Jim DeMint, the former South Carolina senator and Tea Party firebrand who is now the president of the Heritage Foundation, became the latest in a string of conservatives to admit that restrictive voting laws such as voter ID requirements are an attempt to help Republicans win elections, telling a St. Louis radio host yesterday that voter ID laws help elect “more conservative candidates.”
Talk radio host Jamie Allman asked DeMint about Virginia Gov. Terry McAuliffe’s move to restore the voting rights of people in the state who had served time for felonies, a draconian restriction that disproportionately affected African-Americans by design. DeMint responded that McAuliffe’s action was “awfully suspicious” and tied it to what he claimed was a Democratic plan to get votes from “illegals” and through “voter fraud.”

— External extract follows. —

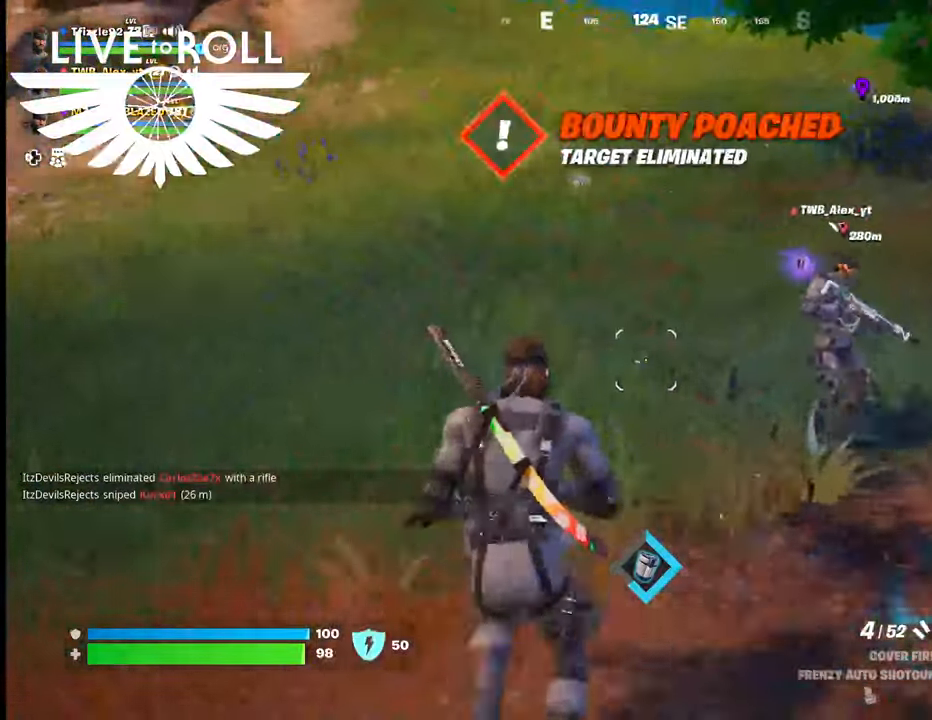
{"buttons": [], "left_stick": "right", "right_stick": "center", "events": [[67, "left_stick", "up-right"], [67, "right_stick", "right"], [200, "left_stick", "right"], [434, "right_stick", "center"]]}
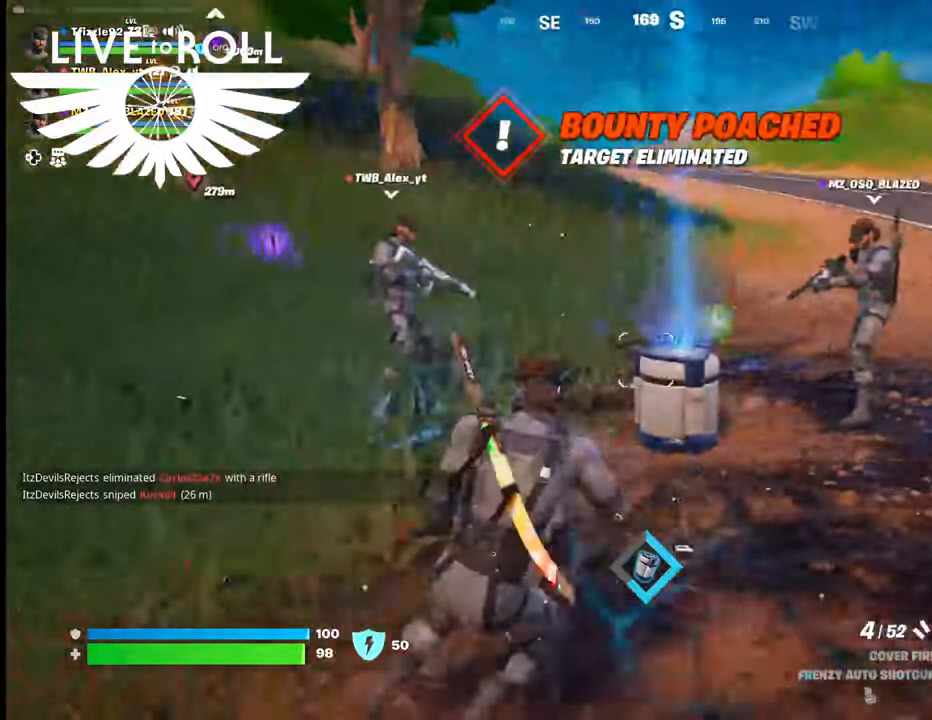
{"buttons": [], "left_stick": "center", "right_stick": "center", "events": [[134, "left_stick", "center"], [267, "left_stick", "up-left"], [434, "left_stick", "center"]]}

“Well, it’s awfully suspicious coming into a big election in a state where it’s actually pretty close,” he said. “I mean, states can decide who votes, but the governor themselves without legislative action, that seems over the top to me. I haven’t seen an complete analysis here, but the left is trying to draw votes from illegals, from voter fraud, a lot of different things, so this kind of fits right in to trying to find another group that they can basically count on to vote their way.”
“So it’s really a bigger issue,” he added, “and that’s why the left fights voter ID or any kind of picture ID to know that it is actually a registered voter who’s voting. And so it’s something we’re working on all over the country, because in the states where they do have voter ID laws you’ve seen, actually, elections begin to change towards more conservative candidates.”